Passage shown
* * *

ASRock Rack has created the first AM4 socket server boards, X470D4U, X470D4U2-2T

Tenrag · April 24, 2020, 4:00pm

About the ECC ‘cache’ errors in dmesg:
The word ‘cache’ doesn’t mean much in this context.

Looking at the EDAC driver code it is apparent that the cache-related line is always printed:
https://git.kernel.org/pub/scm/linux/kernel/git/stable/linux.git/tree/drivers/edac/mce_amd.c?h=v5.6.7#n1009
And the amd_decode_err_code() function itself is called regardless of the error type.

So If I understand correctly something like
[Hardware Error]: cache level: L3/GEN
means just that the error was detected while loading the data into L3 Cache. Which is expected since the memory is usually loaded into the highest level cache first.

MasterPhi · April 24, 2020, 5:01pm

Hi, when you did these tests, have you already disabled PFEH ?

Mastakilla · April 25, 2020, 11:42pm

Thanks, Good point about the memory modules missing components to handle the error detection themselves! That makes totally sense…

About the screenshots: I know… They are screenshots by Diversity. I didn’t try serial-over-lan yet though…

Not sure what you mean by “error reporting protocols” and Ryzen not implementing them all. If an OS like Linux can detect “Hardware Errors”, then the IPMI should be able to do the same, right? And it seems only logical to me to also expect this from the IPMI, no?

Mastakilla · April 25, 2020, 11:47pm

Hehe… c code… That has been awhile for me… Will try to look into this file a bit better…
Were you able to find anything in there that confirms that Diversity his errors are certainly errors from the memory modules ECC logic (and not from the infinity fabric or CPU cache)?

Mastakilla · April 25, 2020, 11:50pm

Well, that is a good point!

All my testing was done with PFEH enabled, except for my very last couple tests… (after discovering this BIOS setting)

I’ll check with Diversity if he had PFEH disabled during his tests. If he had, then I may need to do some more testing with PFEH handling and then maybe most of my previous testing is “invalid”…

diversity · April 26, 2020, 9:31am

I had PFEH = disabled. I never tried manually injecting errors with PFEH = enabled.

Whether of not PFEH was disabled (default) or enabled made no difference for memtest pro error injection. Never worked ;(

Not sure if this is of consequence but the ASUS prime x570-P I had success on does not have a PFEH setting in BIOS

Tenrag · April 26, 2020, 12:46pm

Yes, that would be logical but I do not know how exactly those errors are supposed to be detected/delivered, maybe the CPU reports those errors in multiple ways.
For example take a look at the IPMI specification:

In chapter 16.1:

The figure shows a BMC with a shared system messaging interface where Event Messages can be delivered from
either BIOS, SMS (system management software / OS), or an SMI Handler, and an IPMB interface and through
which it can receive Event Messages from the Intelligent Platform Management bus. The BMC can also generate
‘internal’ Event Messages.

* * *

(Bounding boxes with keypoints)
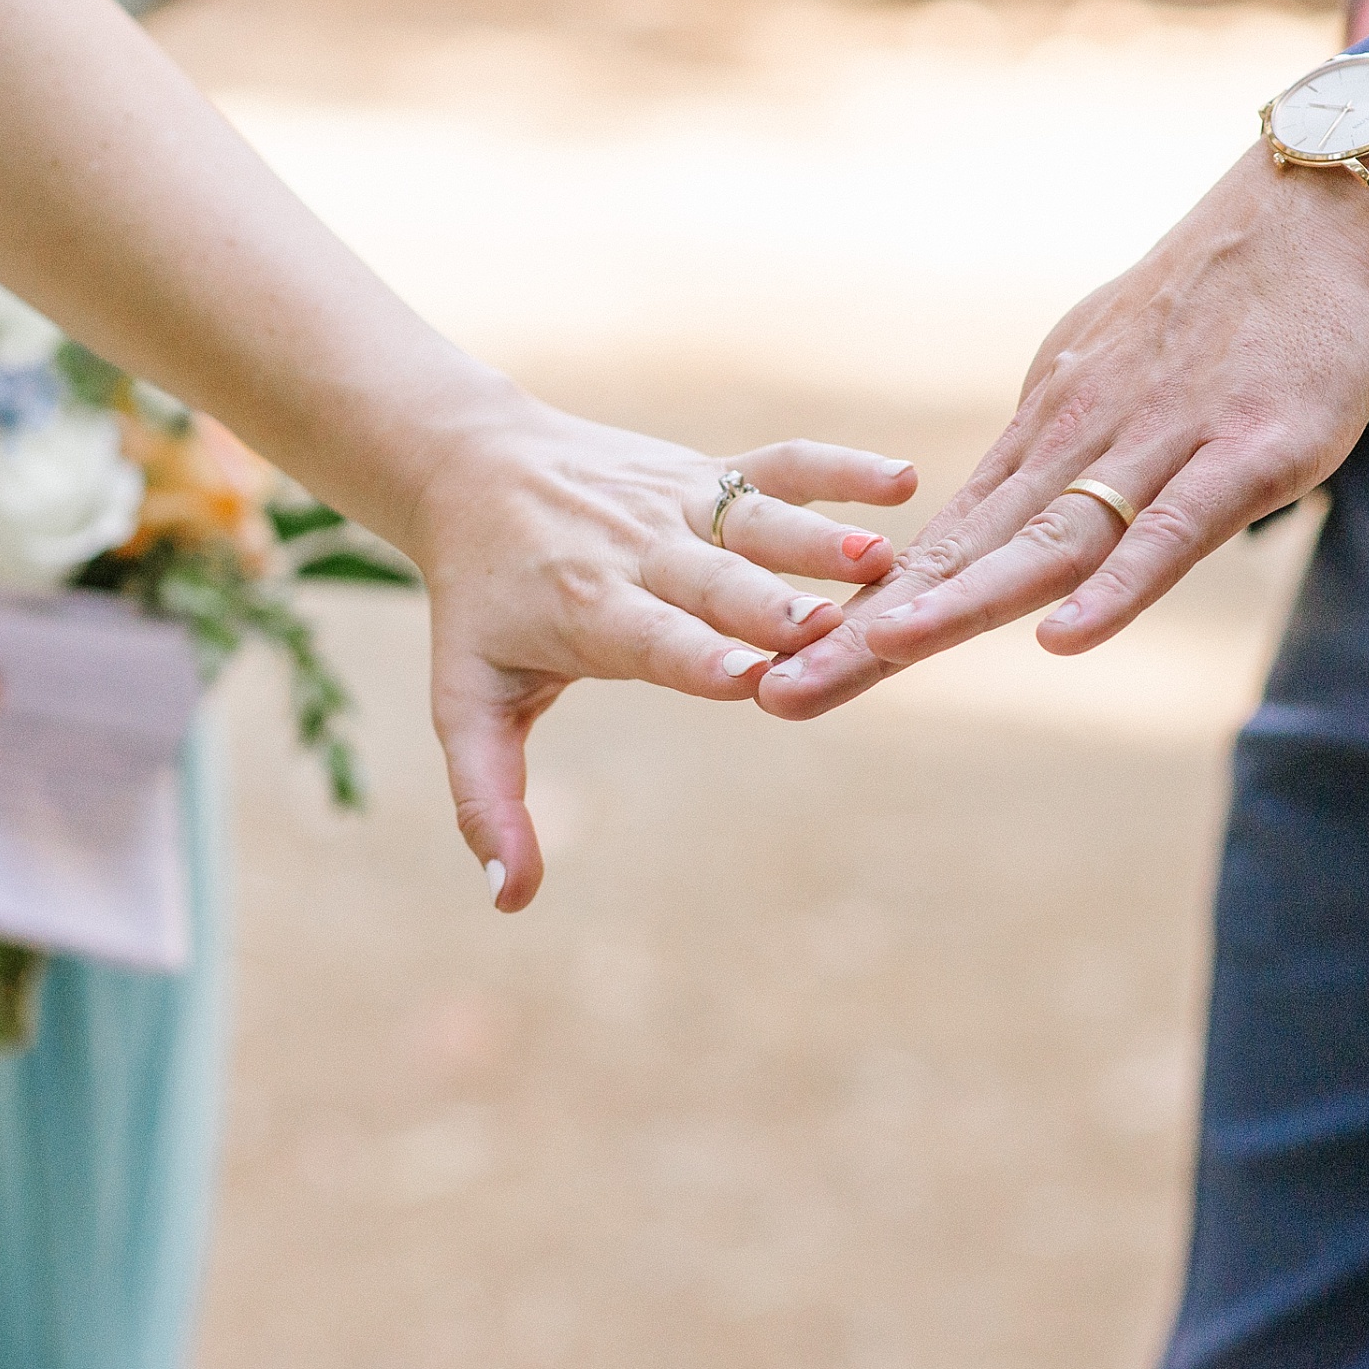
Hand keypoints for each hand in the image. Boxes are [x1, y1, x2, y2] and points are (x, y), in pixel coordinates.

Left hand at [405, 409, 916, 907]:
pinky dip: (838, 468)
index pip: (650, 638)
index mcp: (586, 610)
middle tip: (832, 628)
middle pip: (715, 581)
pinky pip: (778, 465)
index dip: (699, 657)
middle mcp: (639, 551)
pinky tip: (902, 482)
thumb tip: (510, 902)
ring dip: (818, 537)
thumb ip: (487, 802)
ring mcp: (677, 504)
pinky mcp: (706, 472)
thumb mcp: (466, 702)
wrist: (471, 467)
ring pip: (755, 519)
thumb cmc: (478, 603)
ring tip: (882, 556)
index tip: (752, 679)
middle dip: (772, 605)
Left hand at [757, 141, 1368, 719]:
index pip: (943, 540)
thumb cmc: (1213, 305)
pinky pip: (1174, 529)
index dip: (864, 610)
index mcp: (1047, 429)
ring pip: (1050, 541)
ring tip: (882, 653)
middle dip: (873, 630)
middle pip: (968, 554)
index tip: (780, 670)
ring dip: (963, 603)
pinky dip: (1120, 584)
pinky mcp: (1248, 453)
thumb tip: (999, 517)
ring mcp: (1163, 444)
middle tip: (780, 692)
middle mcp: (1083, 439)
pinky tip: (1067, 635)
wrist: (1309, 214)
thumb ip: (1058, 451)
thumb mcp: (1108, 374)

* * *

Problem requirements
In the ASRock Rack server board thread above, transcribe everything from "Not sure what" down to "the IPMI, no?".

Output below
Not sure what you mean by “error reporting protocols” and Ryzen not implementing them all. If an OS like Linux can detect “Hardware Errors”, then the IPMI should be able to do the same, right? And it seems only logical to me to also expect this from the IPMI, no?